[Recorded data]
____

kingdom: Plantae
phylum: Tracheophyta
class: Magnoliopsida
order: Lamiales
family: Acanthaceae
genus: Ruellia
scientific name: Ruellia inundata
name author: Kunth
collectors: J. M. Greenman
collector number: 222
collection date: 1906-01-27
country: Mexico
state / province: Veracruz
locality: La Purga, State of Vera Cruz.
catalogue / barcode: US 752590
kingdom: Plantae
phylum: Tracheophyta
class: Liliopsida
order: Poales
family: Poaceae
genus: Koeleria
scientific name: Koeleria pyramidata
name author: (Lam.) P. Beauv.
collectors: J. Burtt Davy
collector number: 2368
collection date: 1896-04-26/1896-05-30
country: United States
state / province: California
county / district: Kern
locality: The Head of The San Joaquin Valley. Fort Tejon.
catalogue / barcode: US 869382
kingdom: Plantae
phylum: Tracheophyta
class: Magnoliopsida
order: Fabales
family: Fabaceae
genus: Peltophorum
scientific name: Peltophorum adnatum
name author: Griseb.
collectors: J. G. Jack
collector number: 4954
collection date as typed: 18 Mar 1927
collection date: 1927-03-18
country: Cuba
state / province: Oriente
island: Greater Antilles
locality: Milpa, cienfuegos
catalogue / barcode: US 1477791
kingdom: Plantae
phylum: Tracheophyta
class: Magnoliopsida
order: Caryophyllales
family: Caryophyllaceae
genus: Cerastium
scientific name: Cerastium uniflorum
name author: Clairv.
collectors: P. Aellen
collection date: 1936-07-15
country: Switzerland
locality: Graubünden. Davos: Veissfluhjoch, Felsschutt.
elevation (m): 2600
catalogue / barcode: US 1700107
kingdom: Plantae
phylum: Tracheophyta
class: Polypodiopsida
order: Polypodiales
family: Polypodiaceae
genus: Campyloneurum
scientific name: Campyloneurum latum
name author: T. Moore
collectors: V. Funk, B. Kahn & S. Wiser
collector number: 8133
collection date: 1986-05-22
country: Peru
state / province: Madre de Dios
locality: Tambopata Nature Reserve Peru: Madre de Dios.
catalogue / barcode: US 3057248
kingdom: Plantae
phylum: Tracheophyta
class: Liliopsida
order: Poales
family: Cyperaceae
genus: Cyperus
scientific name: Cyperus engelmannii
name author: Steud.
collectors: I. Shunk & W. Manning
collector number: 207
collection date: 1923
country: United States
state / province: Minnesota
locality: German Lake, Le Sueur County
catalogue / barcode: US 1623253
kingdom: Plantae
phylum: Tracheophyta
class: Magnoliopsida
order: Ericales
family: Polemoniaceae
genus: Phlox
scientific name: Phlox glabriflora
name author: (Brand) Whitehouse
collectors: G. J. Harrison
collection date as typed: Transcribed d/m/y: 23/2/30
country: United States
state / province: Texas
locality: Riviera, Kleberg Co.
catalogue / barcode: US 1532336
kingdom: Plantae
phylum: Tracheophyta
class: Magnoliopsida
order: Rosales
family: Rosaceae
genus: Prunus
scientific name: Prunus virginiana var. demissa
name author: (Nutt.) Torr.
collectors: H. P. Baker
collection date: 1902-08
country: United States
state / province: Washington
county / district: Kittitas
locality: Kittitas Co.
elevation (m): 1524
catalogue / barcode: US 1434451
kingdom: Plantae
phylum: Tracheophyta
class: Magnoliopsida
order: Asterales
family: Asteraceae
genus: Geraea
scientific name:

____

▸ Work to do
Format every line of the records above as a JSON array of strings, one string per line, leaving out any blank lines.

▸ Task result
[
  "kingdom: Plantae",
  "phylum: Tracheophyta",
  "class: Magnoliopsida",
  "order: Lamiales",
  "family: Acanthaceae",
  "genus: Ruellia",
  "scientific name: Ruellia inundata",
  "name author: Kunth",
  "collectors: J. M. Greenman",
  "collector number: 222",
  "collection date: 1906-01-27",
  "country: Mexico",
  "state / province: Veracruz",
  "locality: La Purga, State of Vera Cruz.",
  "catalogue / barcode: US 752590",
  "kingdom: Plantae",
  "phylum: Tracheophyta",
  "class: Liliopsida",
  "order: Poales",
  "family: Poaceae",
  "genus: Koeleria",
  "scientific name: Koeleria pyramidata",
  "name author: (Lam.) P. Beauv.",
  "collectors: J. Burtt Davy",
  "collector number: 2368",
  "collection date: 1896-04-26/1896-05-30",
  "country: United States",
  "state / province: California",
  "county / district: Kern",
  "locality: The Head of The San Joaquin Valley. Fort Tejon.",
  "catalogue / barcode: US 869382",
  "kingdom: Plantae",
  "phylum: Tracheophyta",
  "class: Magnoliopsida",
  "order: Fabales",
  "family: Fabaceae",
  "genus: Peltophorum",
  "scientific name: Peltophorum adnatum",
  "name author: Griseb.",
  "collectors: J. G. Jack",
  "collector number: 4954",
  "collection date as typed: 18 Mar 1927",
  "collection date: 1927-03-18",
  "country: Cuba",
  "state / province: Oriente",
  "island: Greater Antilles",
  "locality: Milpa, cienfuegos",
  "catalogue / barcode: US 1477791",
  "kingdom: Plantae",
  "phylum: Tracheophyta",
  "class: Magnoliopsida",
  "order: Caryophyllales",
  "family: Caryophyllaceae",
  "genus: Cerastium",
  "scientific name: Cerastium uniflorum",
  "name author: Clairv.",
  "collectors: P. Aellen",
  "collection date: 1936-07-15",
  "country: Switzerland",
  "locality: Graubünden. Davos: Veissfluhjoch, Felsschutt.",
  "elevation (m): 2600",
  "catalogue / barcode: US 1700107",
  "kingdom: Plantae",
  "phylum: Tracheophyta",
  "class: Polypodiopsida",
  "order: Polypodiales",
  "family: Polypodiaceae",
  "genus: Campyloneurum",
  "scientific name: Campyloneurum latum",
  "name author: T. Moore",
  "collectors: V. Funk, B. Kahn & S. Wiser",
  "collector number: 8133",
  "collection date: 1986-05-22",
  "country: Peru",
  "state / province: Madre de Dios",
  "locality: Tambopata Nature Reserve Peru: Madre de Dios.",
  "catalogue / barcode: US 3057248",
  "kingdom: Plantae",
  "phylum: Tracheophyta",
  "class: Liliopsida",
  "order: Poales",
  "family: Cyperaceae",
  "genus: Cyperus",
  "scientific name: Cyperus engelmannii",
  "name author: Steud.",
  "collectors: I. Shunk & W. Manning",
  "collector number: 207",
  "collection date: 1923",
  "country: United States",
  "state / province: Minnesota",
  "locality: German Lake, Le Sueur County",
  "catalogue / barcode: US 1623253",
  "kingdom: Plantae",
  "phylum: Tracheophyta",
  "class: Magnoliopsida",
  "order: Ericales",
  "family: Polemoniaceae",
  "genus: Phlox",
  "scientific name: Phlox glabriflora",
  "name author: (Brand) Whitehouse",
  "collectors: G. J. Harrison",
  "collection date as typed: Transcribed d/m/y: 23/2/30",
  "country: United States",
  "state / province: Texas",
  "locality: Riviera, Kleberg Co.",
  "catalogue / barcode: US 1532336",
  "kingdom: Plantae",
  "phylum: Tracheophyta",
  "class: Magnoliopsida",
  "order: Rosales",
  "family: Rosaceae",
  "genus: Prunus",
  "scientific name: Prunus virginiana var. demissa",
  "name author: (Nutt.) Torr.",
  "collectors: H. P. Baker",
  "collection date: 1902-08",
  "country: United States",
  "state / province: Washington",
  "county / district: Kittitas",
  "locality: Kittitas Co.",
  "elevation (m): 1524",
  "catalogue / barcode: US 1434451",
  "kingdom: Plantae",
  "phylum: Tracheophyta",
  "class: Magnoliopsida",
  "order: Asterales",
  "family: Asteraceae",
  "genus: Geraea",
  "scientific name:"
]